Round 2 and all even numbered rounds: Knit.
Round 3: *K1 , YO*, repeat between *'s to end of round, making sure you make your last yo on each needle or beginning of the new needle. 4 sts on each needle, 16 total stitches
Round 5: *K2, YO*, repeat between *'s to end of round. (6 sts on each needle)
Round 7: *K3, YO*, repeat between *'s to end of round. (8 sts on each needle)
Round 9: *K4, YO*, repeat between *'s to end of round. (10 sts on each needle)
Round 11: *K5, YO*, repeat between *'s to end of round. (12 sts on each needle)
Round 13: *K6, YO*, repeat between *'s to end of round. (14 sts on each needle, 56 total stitches)

Switch to knitting on the 16" circular needle whenever you have enough stitches to knit comfortably, or use two longer circulars or magic loop from the beginning.

Continue increasing in this manner, changing to the circular needle when possible, until you have 21 stitches between increases (176 stitches total). Beret should measure about 12" across at this point. I inserted an attempt at a pattern stitch, which will be the rolled edge of the beret and looks very pretty. Some easy one round stitch pattern suggestions:

Round 1: *YO, SL 1, K2 TOG, PSSO, YO, K2*, repeat between *'s to end of round.
Rounds 2 & 4: Knit around
Round 3: *K2, YO, SL 1, K2 TOG, PSSO, YO*, repeat between *'s to end of round.

OR: The 4 round lace/texture pattern of your choice. Maybe a bobble pattern? I'm going to try a stranded or slip stitch design using some leftover Malabrigo in a different color.

After four rounds of pattern stitch (or just 4 plain knitting rounds), begin decreasing for the brim of the hat.

1st decrease round: *Knit 6, K2 TOG*, repeat between *'s to end of round (154 stitches)
Rounds 2-3: Knit around
2nd decrease round: *Knit 5, K2 TOG*, repeat between *'s to end of round (132 stitches)
Rounds 5-6: Knit around
3rd decrease round: *Knit 4, K2 TOG*, repeat between *'s to end of round, (110 stitches)
Rounds 8-9: Knit around
4th decrease round: *Knit 3, K2 TOG*, repeat between *'s to end of round, (88 stitches)

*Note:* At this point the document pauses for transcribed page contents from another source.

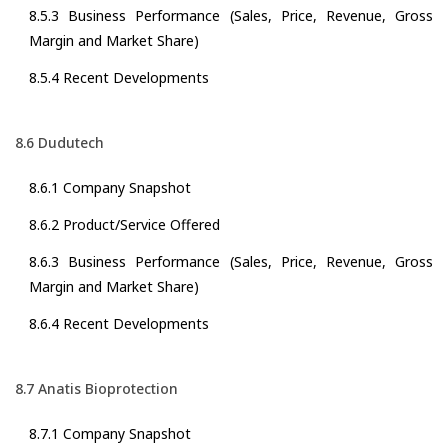
8.5.3 Business Performance (Sales, Price, Revenue, Gross
Margin and Market Share)
8.5.4 Recent Developments
8.6 Dudutech
8.6.1 Company Snapshot
8.6.2 Product/Service Offered
8.6.3 Business Performance (Sales, Price, Revenue, Gross
Margin and Market Share)
8.6.4 Recent Developments
8.7 Anatis Bioprotection
8.7.1 Company Snapshot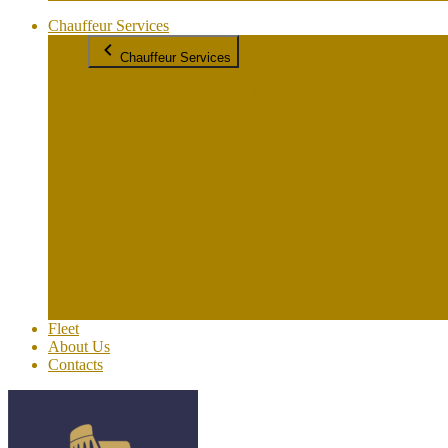
Chauffeur Services
Chauffeur Services
Rome to Amalfi/Amalfi to Rome
Rome to Assisi / Assisi to Rome
Rome to Civitavecchia / Civitavecchia to Rome
Rome to Florence/Florence to Rome
Rome to Lucca / Lucca to Rome
Rome to Naples/Naples to Rome
Rome to Pompeii / Pompeii to Rome
Rome to Positano/Positano to Rome
Rome to Praiano / Praiano to Rome
Rome to Ravello/ Ravello to Rome
Rome to Siena / Siena to Rome
Rome to Sorrento/ Sorrento to Rome
Rome to Tuscany/ Tuscany to Rome
Rome to Venice / Venice to Rome
Fleet
About Us
Contacts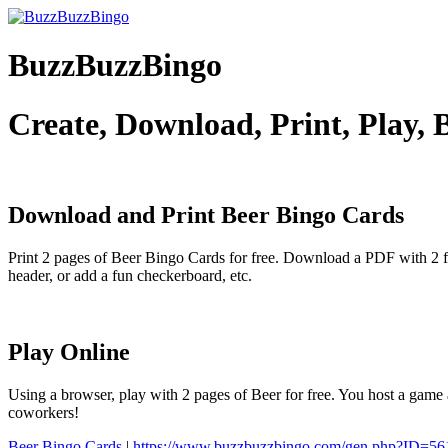
BuzzBuzzBingo
Create, Download, Print, Play,
Download and Print Beer
Bingo Cards
Print 2 pages of Beer Bingo Cards for free. Download a PDF with 2 f
header, or add a fun checkerboard, etc.
Play Online
Using a browser, play with 2 pages of Beer for free. You host a game 
coworkers!
Beer Bingo Cards
|
https://www.buzzbuzzbingo.com/gen.php?ID=56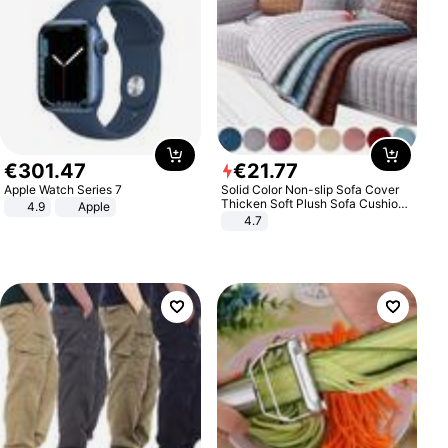
€
301
.
47
€
21
.
77
Apple Watch Series 7
Solid Color Non-slip Sofa Cover
Thicken Soft Plush Sofa Cushion
4.9
Apple
Towel for Living Room Furniture
4.7
Decor Slipcovers Couch Covers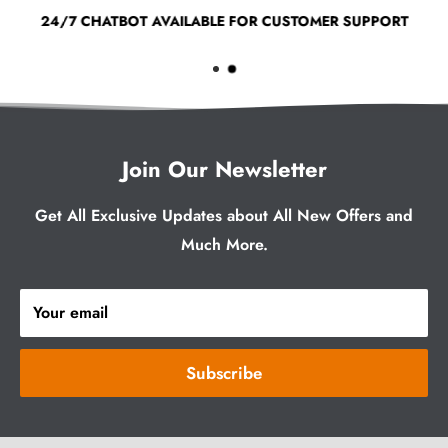
24/7 CHATBOT AVAILABLE FOR CUSTOMER SUPPORT
Join Our Newsletter
Get All Exclusive Updates about All New Offers and
Much More.
Your email
Subscribe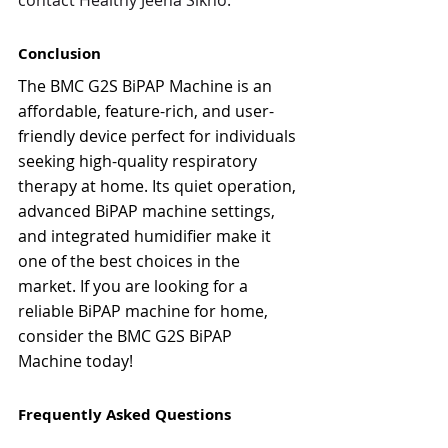
contact Healthy Jeena Sikho.
Conclusion
The BMC G2S BiPAP Machine is an 
affordable, feature-rich, and user-
friendly device perfect for individuals 
seeking high-quality respiratory 
therapy at home. Its quiet operation, 
advanced BiPAP machine settings, 
and integrated humidifier make it 
one of the best choices in the 
market. If you are looking for a 
reliable BiPAP machine for home, 
consider the BMC G2S BiPAP 
Machine today!
Frequently Asked Questions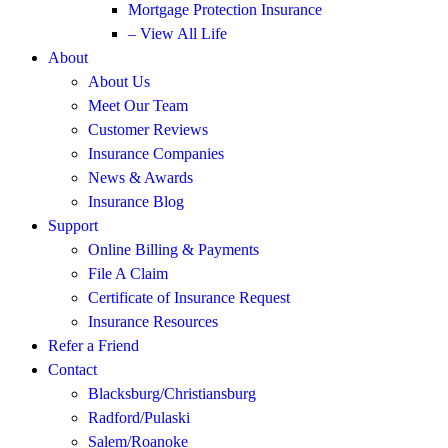
Mortgage Protection Insurance
– View All Life
About
About Us
Meet Our Team
Customer Reviews
Insurance Companies
News & Awards
Insurance Blog
Support
Online Billing & Payments
File A Claim
Certificate of Insurance Request
Insurance Resources
Refer a Friend
Contact
Blacksburg/Christiansburg
Radford/Pulaski
Salem/Roanoke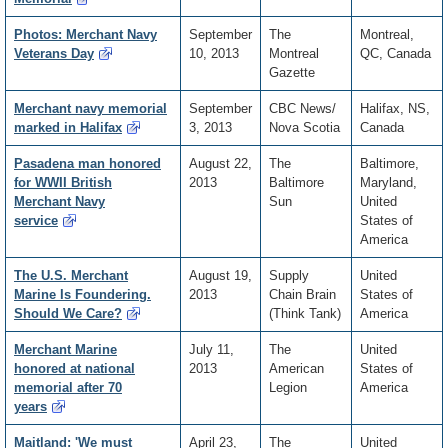
Photos: Merchant Navy
September
The
Montreal,
Veterans Day
10, 2013
Montreal
QC, Canada
Gazette
Merchant navy memorial
September
CBC News/
Halifax, NS,
marked in Halifax
3, 2013
Nova Scotia
Canada
Pasadena man honored
August 22,
The
Baltimore,
for WWII British
2013
Baltimore
Maryland,
Merchant Navy
Sun
United
service
States of
America
The U.S. Merchant
August 19,
Supply
United
Marine Is Foundering.
2013
Chain Brain
States of
Should We Care?
(Think Tank)
America
Merchant Marine
July 11,
The
United
honored at national
2013
American
States of
memorial after 70
Legion
America
years
Maitland: 'We must
April 23,
The
United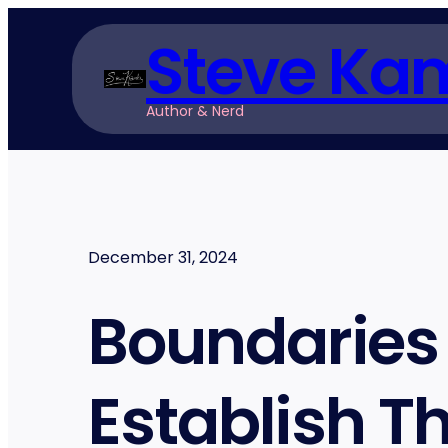
Skip
Steve Ka
to
content
Author & Nerd
December 31, 2024
Boundaries 
Establish 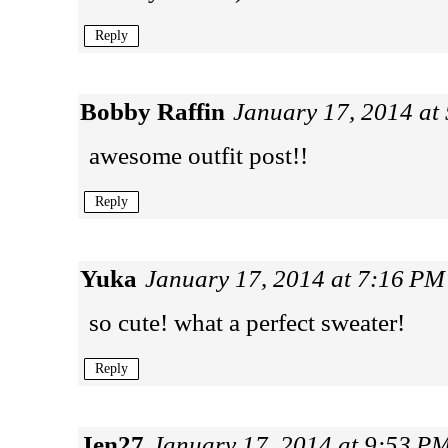
Reply
Bobby Raffin
January 17, 2014 at
awesome outfit post!!
Reply
Yuka
January 17, 2014 at 7:16 PM
so cute! what a perfect sweater!
Reply
Jen27
January 17, 2014 at 9:53 P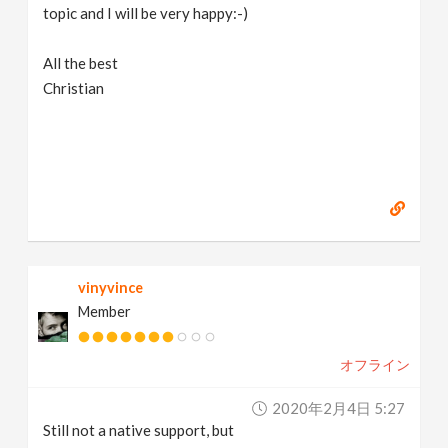
topic and I will be very happy:-)
All the best
Christian
vinyvince
Member
オフライン
2020年2月4日 5:27
Still not a native support, but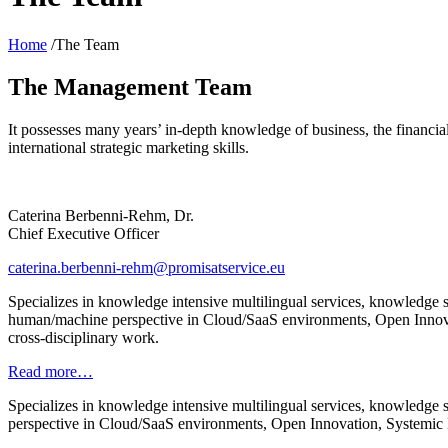
Home
/The Team
The Management Team
It possesses many years’ in-depth knowledge of business, the financi
international strategic marketing skills.
Caterina Berbenni-Rehm, Dr.
Chief Executive Officer
caterina.berbenni-rehm@promisatservice.eu
Specializes in knowledge intensive multilingual services, knowledge 
human/machine perspective in Cloud/SaaS environments, Open Innovat
cross-disciplinary work.
Read more…
Specializes in knowledge intensive multilingual services, knowledge
perspective in Cloud/SaaS environments, Open Innovation, Systemic E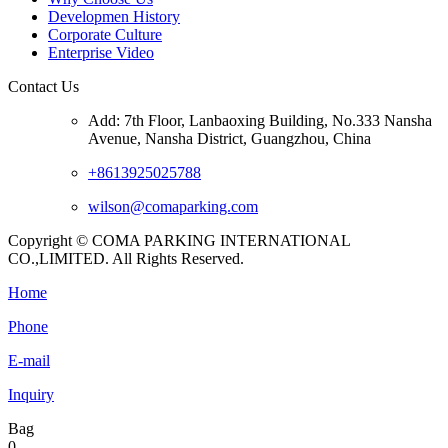
Developmen History
Corporate Culture
Enterprise Video
Contact Us
Add: 7th Floor, Lanbaoxing Building, No.333 Nansha
Avenue, Nansha District, Guangzhou, China
+8613925025788
wilson@comaparking.com
Copyright © COMA PARKING INTERNATIONAL
CO.,LIMITED. All Rights Reserved.
Home
Phone
E-mail
Inquiry
Bag
0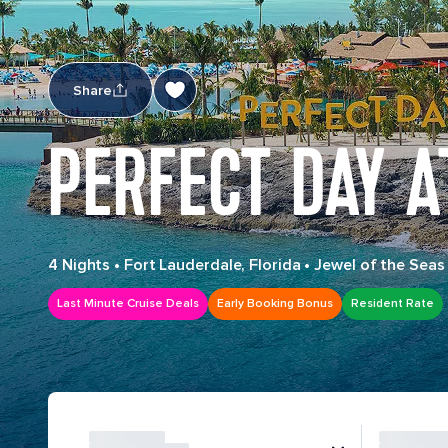
Share
PERFECT DAY 
4 Nights
•
Fort Lauderdale, Florida
•
Jewel of the Seas
Last Minute Cruise Deals
Early Booking Bonus
Resident Rate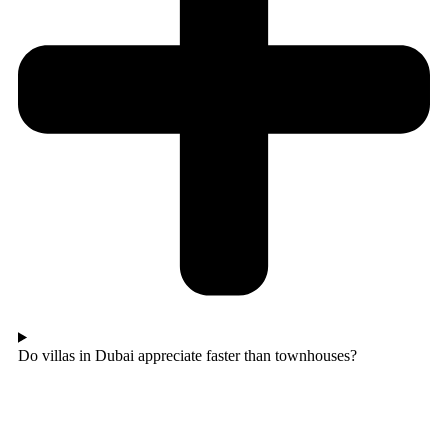
Do villas in Dubai appreciate faster than townhouses?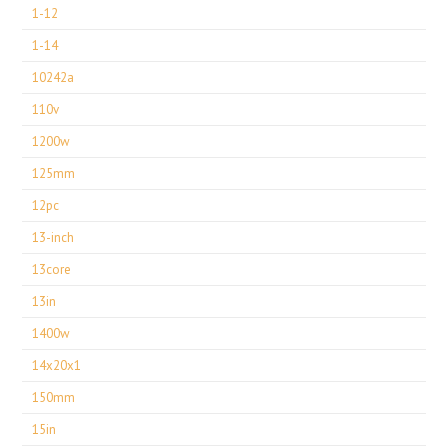
1-12
1-14
10242a
110v
1200w
125mm
12pc
13-inch
13core
13in
1400w
14x20x1
150mm
15in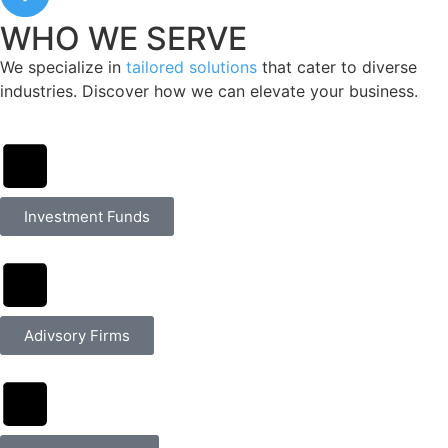
WHO WE SERVE
We specialize in
tailored solutions
that cater to diverse
industries. Discover how we can elevate your business.
Investment Funds
Adivsory Firms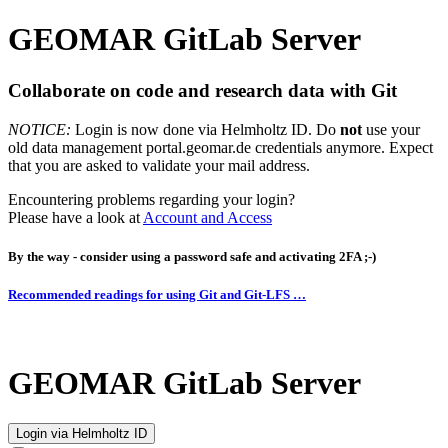
GEOMAR GitLab Server
Collaborate on code and research data with Git
NOTICE:
Login is now done via Helmholtz ID. Do
not
use your
old data management portal.geomar.de credentials anymore. Expect
that you are asked to validate your mail address.
Encountering problems regarding your login?
Please have a look at
Account and Access
By the way - consider using a password safe and activating 2FA ;-)
Recommended readings for using Git and Git-LFS …
GEOMAR GitLab Server
Login via Helmholtz ID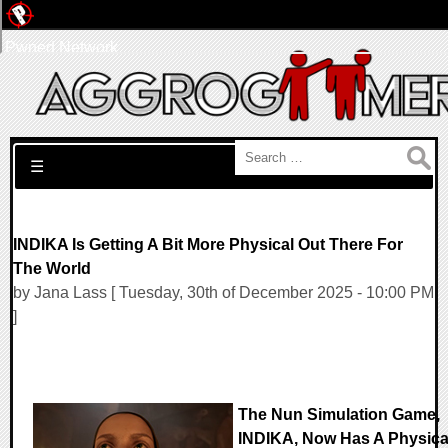
Pwned Network
Search for:
☰
INDIKA Is Getting A Bit More Physical Out There For
The World
by Jana Lass [ Tuesday, 30th of December 2025 - 10:00 PM
]
The Nun Simulation Game,
INDIKA, Now Has A Physica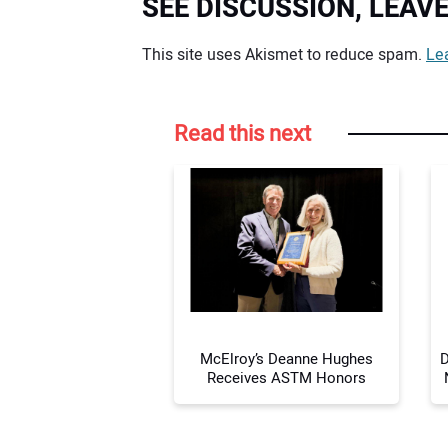
SEE DISCUSSION, LEA
Your comment:
This site uses Akismet to reduce spam.
Le
Read this next
McElroy’s Deanne Hughes
D
Receives ASTM Honors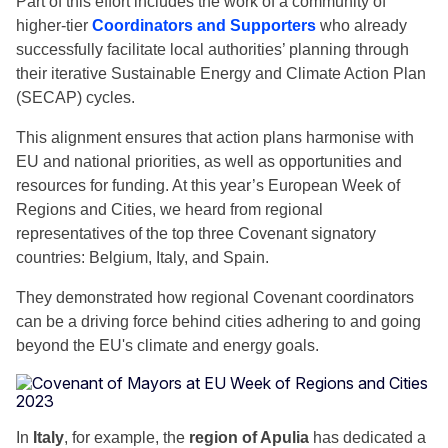
Part of this effort includes the work of a community of
higher-tier
Coordinators and Supporters
who already
successfully facilitate local authorities’ planning through
their iterative Sustainable Energy and Climate Action Plan
(SECAP) cycles.
This alignment ensures that action plans harmonise with
EU and national priorities, as well as opportunities and
resources for funding. At this year’s European Week of
Regions and Cities, we heard from regional
representatives of the top three Covenant signatory
countries: Belgium, Italy, and Spain.
They demonstrated how regional Covenant coordinators
can be a driving force behind cities adhering to and going
beyond the EU's climate and energy goals.
In
Italy
, for example, the
region of Apulia
has dedicated a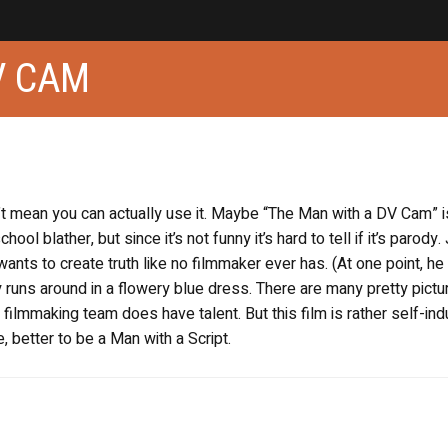
V CAM
 mean you can actually use it. Maybe “The Man with a DV Cam” i
ol blather, but since it’s not funny it’s hard to tell if it’s parody
ants to create truth like no filmmaker ever has. (At one point, he
uy runs around in a flowery blue dress. There are many pretty pictu
 filmmaking team does have talent. But this film is rather self-ind
, better to be a Man with a Script.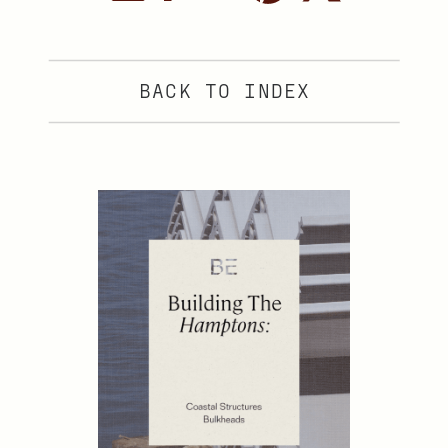
BACK TO INDEX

Switch to the smaller needles at this point (or not) and begin ribbing pattern.

Ribbing Pattern: *K2, P2*, repeat between *'s to end of round

Repeat the last round of ribbing for 8-10 rounds. Bind off in pattern. Weave in ends, block using a large plate as a form. and wear with pride.

3 comments:

Frances said...

be nice if there was a print you could click. I tried to print the pinwheel beret pattern, received the picture and the next two pages were the side bar pictures, wasting my ink and paper and no pattern.

Margie said...

I will be adding a PDF link for this pattern in the next few days. In the meantime, you can do what I usually do and copy and paste the pattern text to a word document.

Thanks for your comments, Frances

Pirk said...

Hi,
Thank you for the Beret pattern.
I started this morning.
http://www.ravelry.com/people/picarapirk
For the start I did this:

Crocheted 4 chains, joined to a ring. Crocheted 8 single crochet stitches into the ring. Picked the 8 stitches with 4 knitting needles, and proceeded with the pattern. No tricky situation there.
I have a picture in my ravelry projects, if you want to see.

Thanks again, I love this hat. Planning to make another one, later.